#### [Quoted passage]
·····

1. Higher Personal Allowance threshold

The Personal Allowance threshold has increased from £11,850 to £12,500. You won’t pay tax on anything you earn below the amount. This will save a typical basic-rate taxpayer around £130 this year and a higher-rate taxpayer up to £860.

Your Personal Allowance may be bigger if you claim Marriage Allowance, or smaller if your income is over £100,000. Here’s a breakdown of what it will be based on your earnings:

Earnings

Personal Allowance

Under £100, 000

£12,500

£100,000 to£125,000

Decreases from £12,500 by £1 for every £2 you earn above £100,000, until it reaches £0

Over £125,000

£0

2. You’ll pay less income tax

The basic rate limit has increased to £37,500, and the higher rate threshold has risen to £50,000.

There are three income tax bands: The 20% basic rate, the 40% higher rate and the 45% additional rate. The table below shows the tax rates you pay in each band if you have a standard Personal Allowance of £12,500.

Tax band

Taxable income

Tax rate

Below your personal allowance

Up to £12,500

0%

Basic rate

£12,501 to £50,000

 

20%

Higher rate

£50,001 to £150,000

 

40%

Additional rate

over £150,000

 

45%

3. Contributions to National Insurance

The point at which you start paying National Insurance (NI) has risen from £8,424 to £8,632. If you earn above this rate, 12% of your salary will go towards your NI. You’ll pay 2% on earnings that are above £50,000.

Annual earnings

National Insurance rate

Below £8,632

0%

£8,632 to £50,000

12%

Over £50,000

2%

4. Good news for those with large pension pots

Your pension lifetime allowance has increased with inflation from £1.03 million to £1.055 m. This is the maximum amount of money you can hold in a pension without incurring an extra tax charge. The limit on the amount you can save into a pension tax-free each year remains £40,000.

·····

#### [Information provided]
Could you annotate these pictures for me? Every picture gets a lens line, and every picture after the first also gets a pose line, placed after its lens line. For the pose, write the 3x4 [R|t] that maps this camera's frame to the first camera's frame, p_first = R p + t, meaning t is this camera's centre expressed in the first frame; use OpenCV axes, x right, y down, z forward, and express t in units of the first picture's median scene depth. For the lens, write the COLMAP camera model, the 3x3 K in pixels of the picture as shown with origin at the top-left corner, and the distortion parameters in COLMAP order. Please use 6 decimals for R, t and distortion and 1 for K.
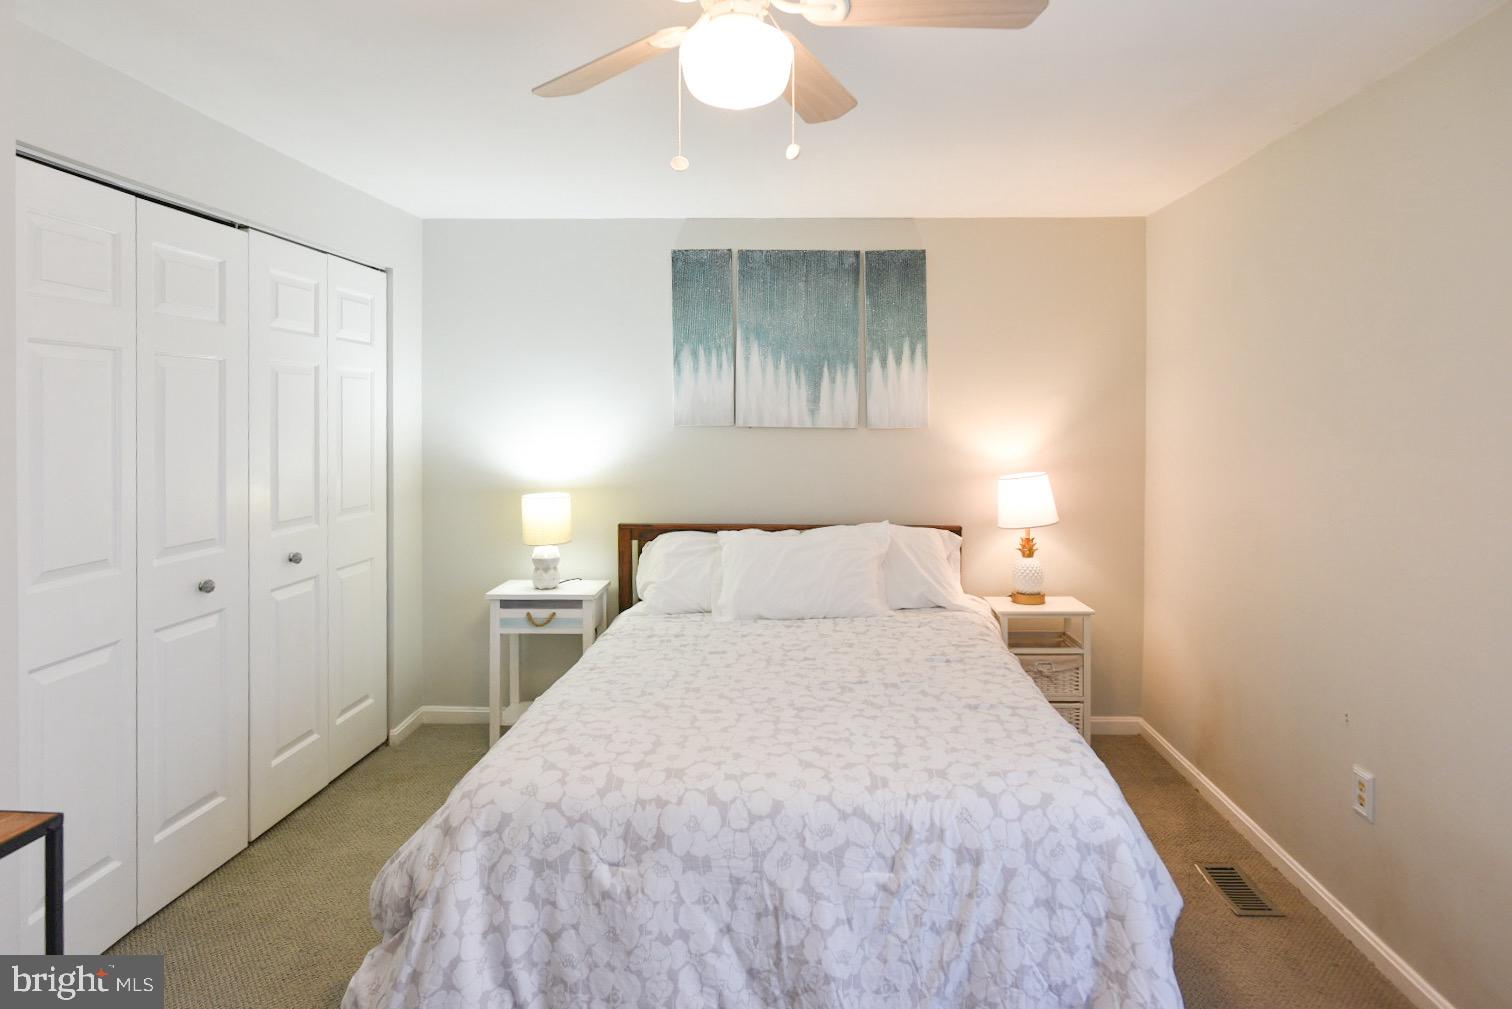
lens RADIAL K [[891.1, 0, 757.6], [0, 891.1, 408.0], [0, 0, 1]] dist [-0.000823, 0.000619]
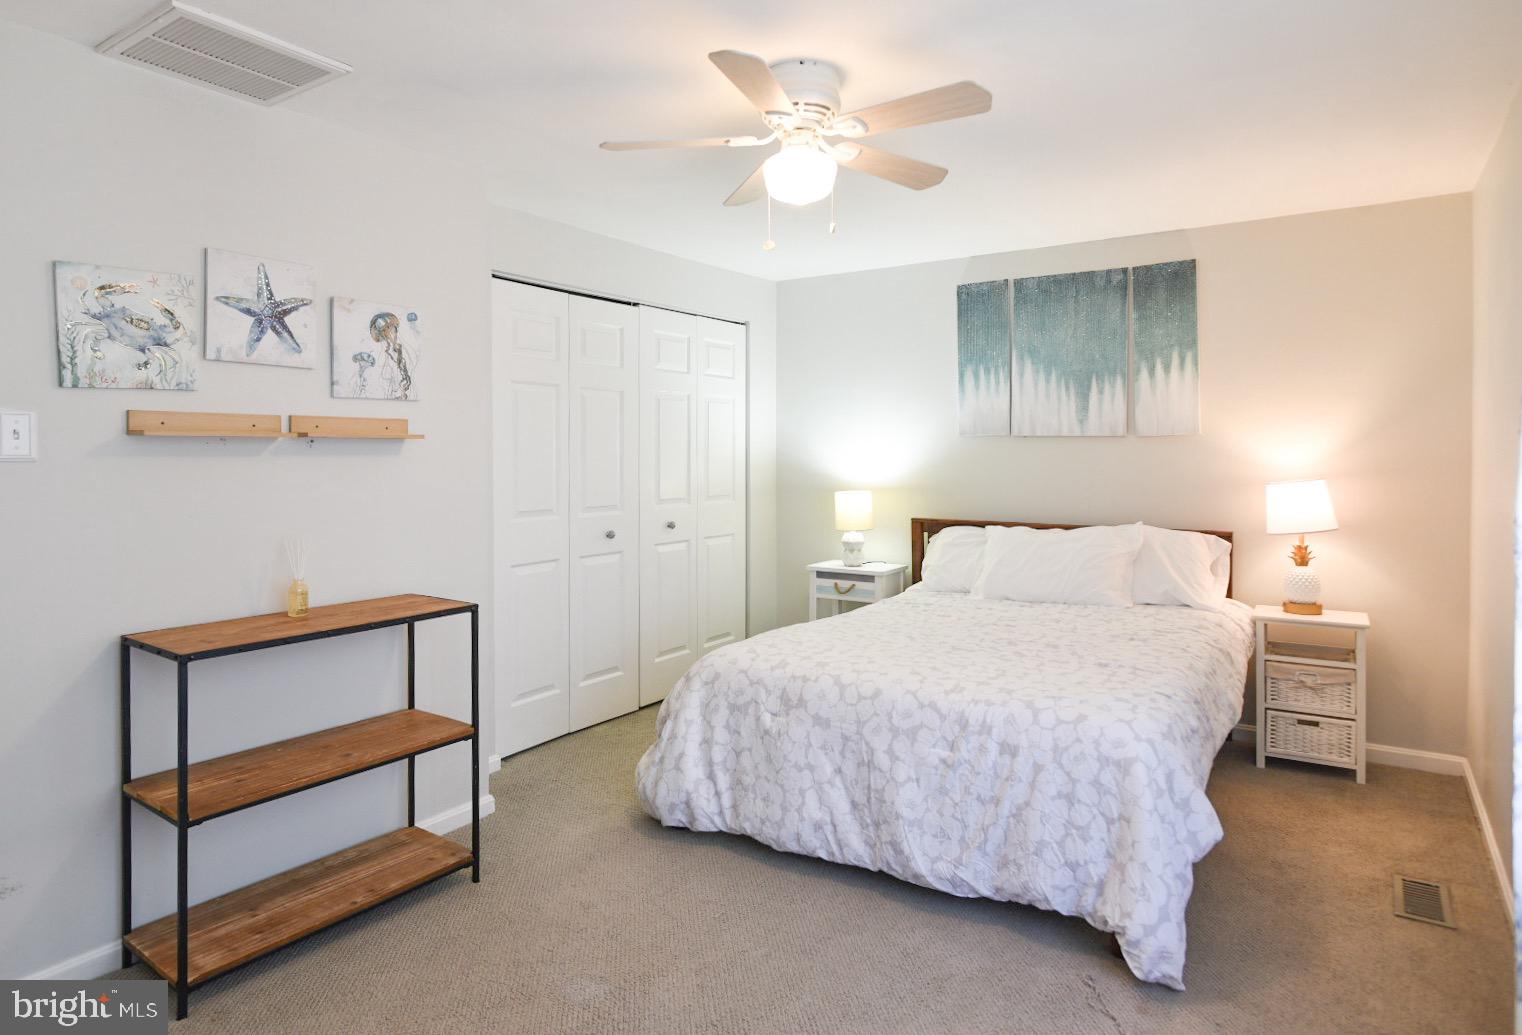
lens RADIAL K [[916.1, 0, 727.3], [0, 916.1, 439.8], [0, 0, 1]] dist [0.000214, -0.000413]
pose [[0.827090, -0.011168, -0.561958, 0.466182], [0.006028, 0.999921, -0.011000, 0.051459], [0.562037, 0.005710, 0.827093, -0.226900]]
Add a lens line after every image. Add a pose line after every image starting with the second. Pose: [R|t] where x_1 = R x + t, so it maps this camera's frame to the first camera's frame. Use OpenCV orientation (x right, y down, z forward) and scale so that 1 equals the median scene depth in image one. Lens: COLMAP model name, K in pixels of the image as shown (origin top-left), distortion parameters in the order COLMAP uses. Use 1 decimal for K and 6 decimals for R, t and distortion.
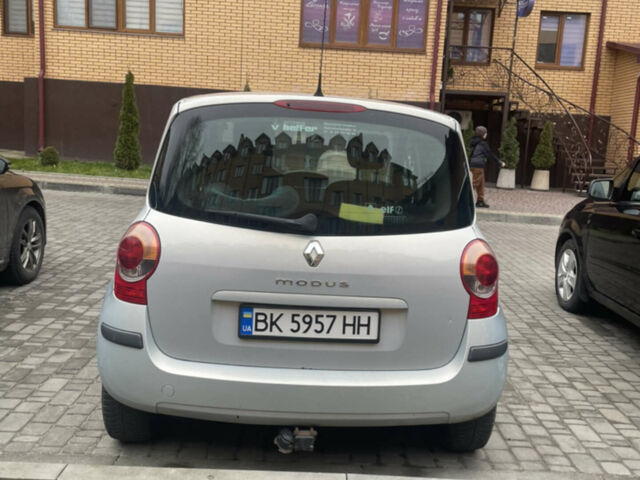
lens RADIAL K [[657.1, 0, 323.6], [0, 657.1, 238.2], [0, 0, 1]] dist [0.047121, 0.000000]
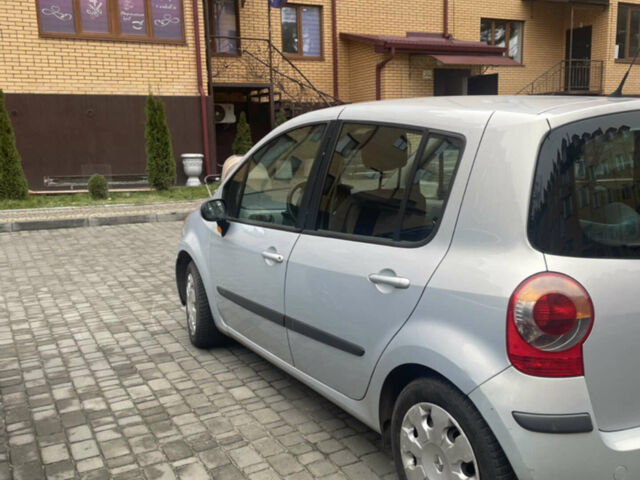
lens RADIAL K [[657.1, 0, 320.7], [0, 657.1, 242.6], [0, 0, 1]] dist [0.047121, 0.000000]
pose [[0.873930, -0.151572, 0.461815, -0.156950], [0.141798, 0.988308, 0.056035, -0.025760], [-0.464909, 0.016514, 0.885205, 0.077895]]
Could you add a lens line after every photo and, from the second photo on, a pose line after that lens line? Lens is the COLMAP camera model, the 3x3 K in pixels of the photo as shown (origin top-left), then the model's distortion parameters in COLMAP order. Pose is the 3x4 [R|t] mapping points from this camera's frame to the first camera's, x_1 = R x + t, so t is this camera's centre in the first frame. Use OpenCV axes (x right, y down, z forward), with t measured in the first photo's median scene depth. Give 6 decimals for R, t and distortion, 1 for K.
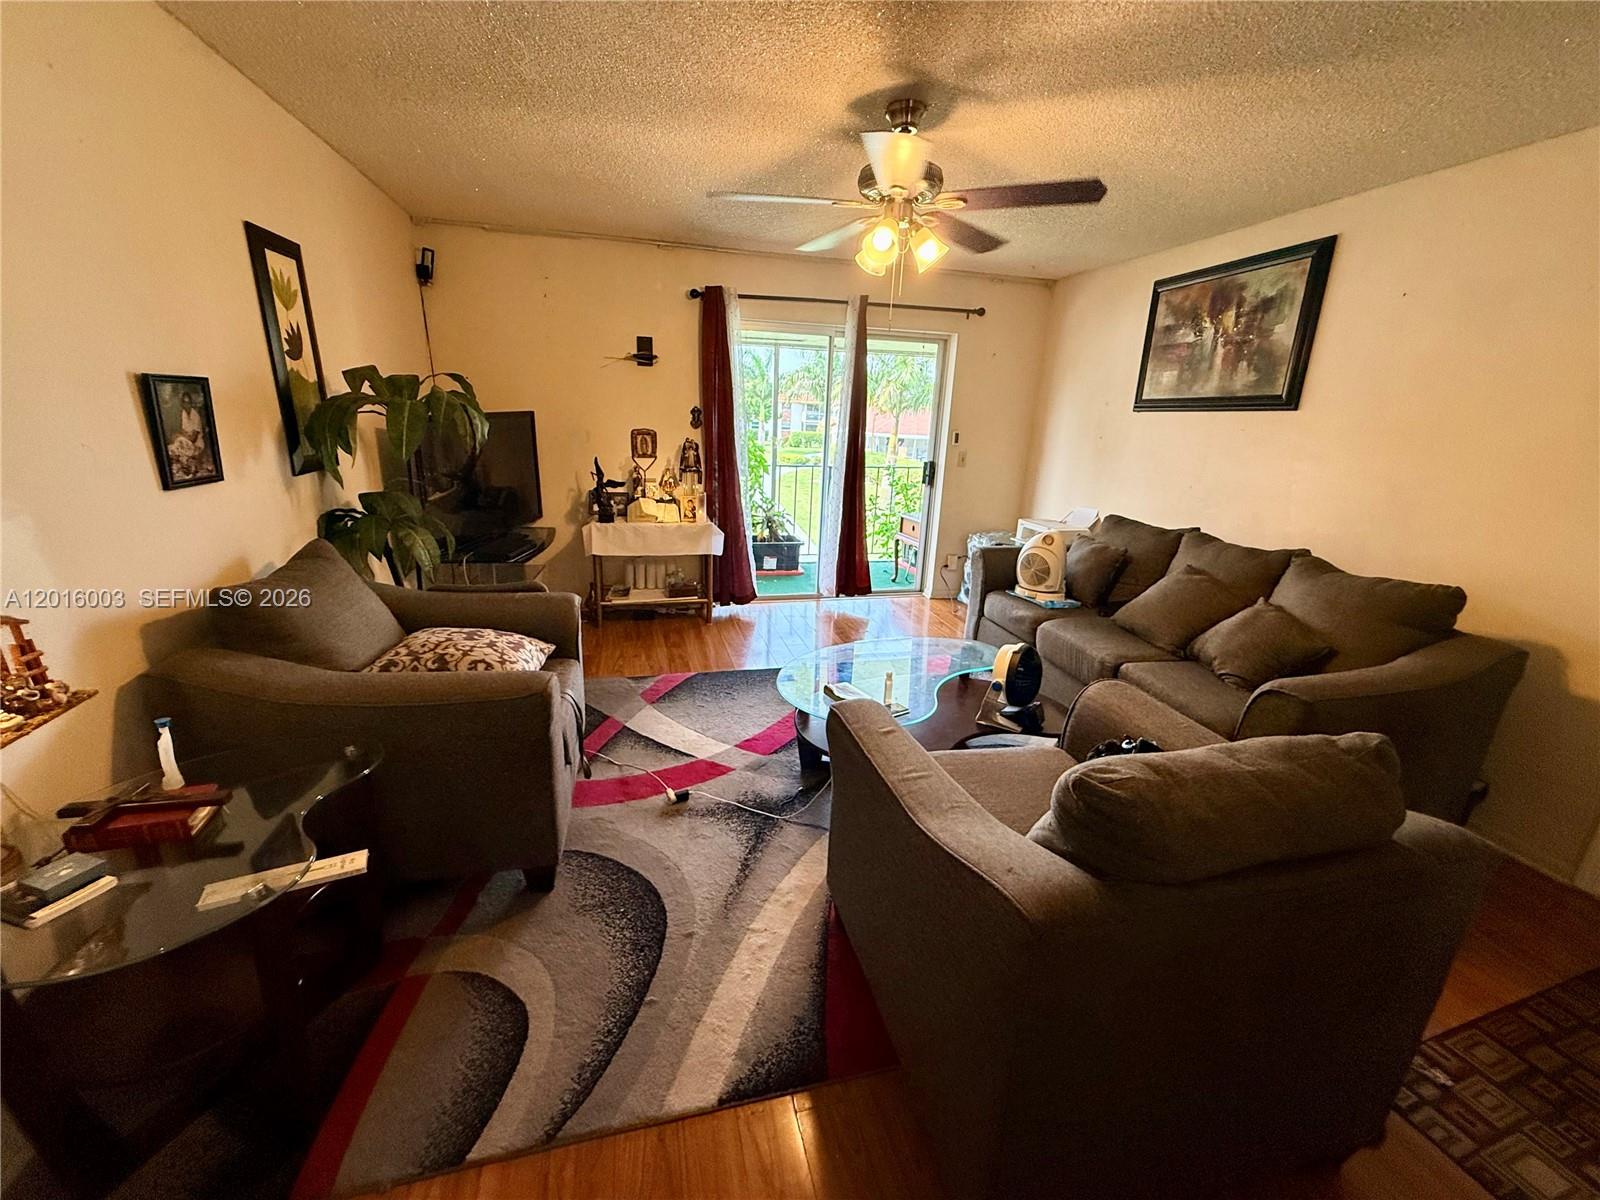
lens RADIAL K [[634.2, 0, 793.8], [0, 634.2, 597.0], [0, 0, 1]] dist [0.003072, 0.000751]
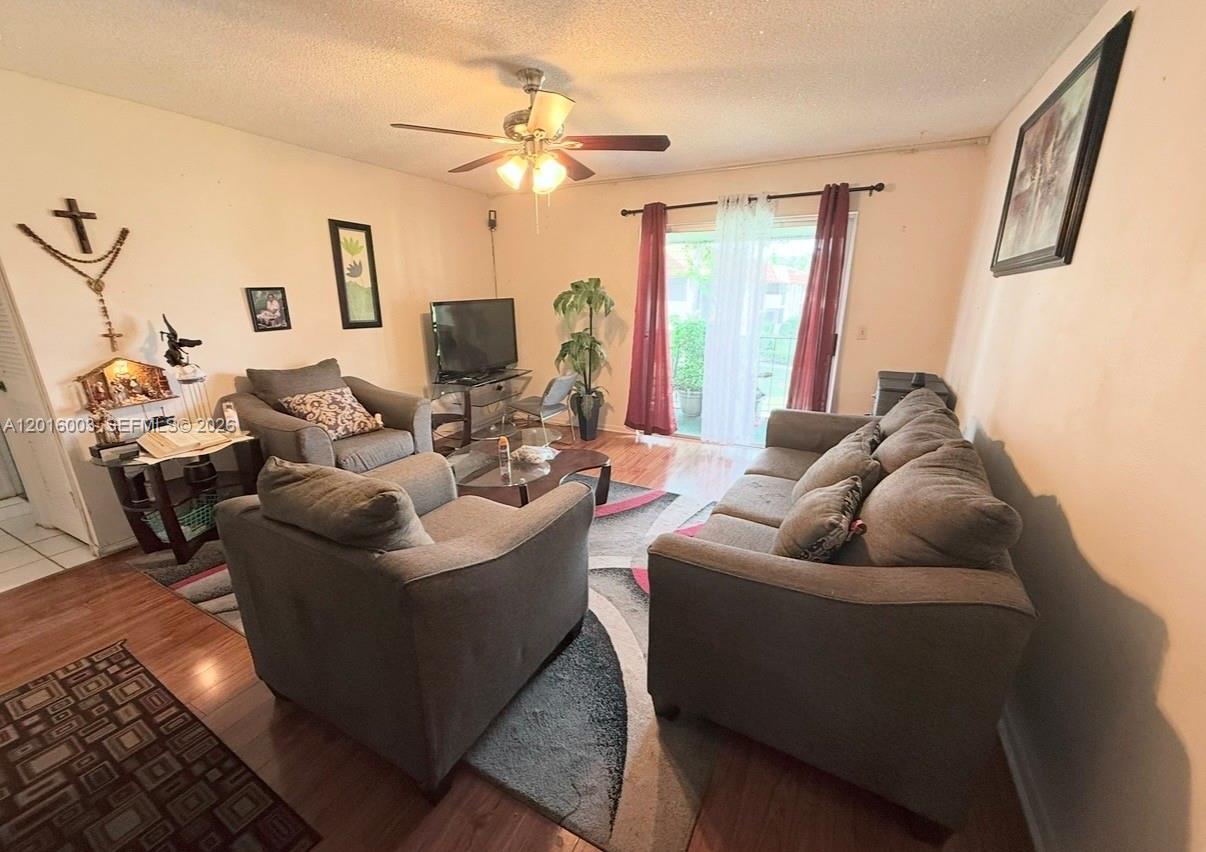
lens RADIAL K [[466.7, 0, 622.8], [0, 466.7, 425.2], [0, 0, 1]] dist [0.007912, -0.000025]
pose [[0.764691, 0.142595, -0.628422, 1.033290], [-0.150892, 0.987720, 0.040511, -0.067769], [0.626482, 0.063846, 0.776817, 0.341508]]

·····

#### [What to work on]
Extend the piece on changes to tax allowances and thresholds, which appears above the lines. Begin after its final sentence, about the £40,000 yearly tax-free pension limit.

#### [Response area]
5. Inheritance Tax drops

The amount you can leave tax-free in your estate will still be £325,000. However, the additional £125,000 allowance when passing your main home to your children will rise to £150,000. This increases the total tax-free allowance from £450,000 to £475,000 per individual (or £950,000 for married couples and civil partners).

6. Zero stamp duty for first-time buyers in shared ownership homes

The stamp duty exemption for first-time buyers that applies to the first £300,000 of properties worth up to £500,000 in England will be extended to shared-ownership properties, backdated to November 22, 2017.

7. Your Capital Gains Tax allowance increases

You are only required to pay Capital Gains Tax on overall gains that are above your tax-free allowance. Your tax-free allowance for 2019/20 is now £12,000 (up from £11,700).

8. Next stage of the phased removal of mortgage interest relief for landlords

In this tax year, landlords will be able to obtain relief of 25% finance costs deduction and 75% given as a basic rate tax deduction. From the 2020 tax year, all financing costs incurred by a landlord will be given as a basic rate tax deduction.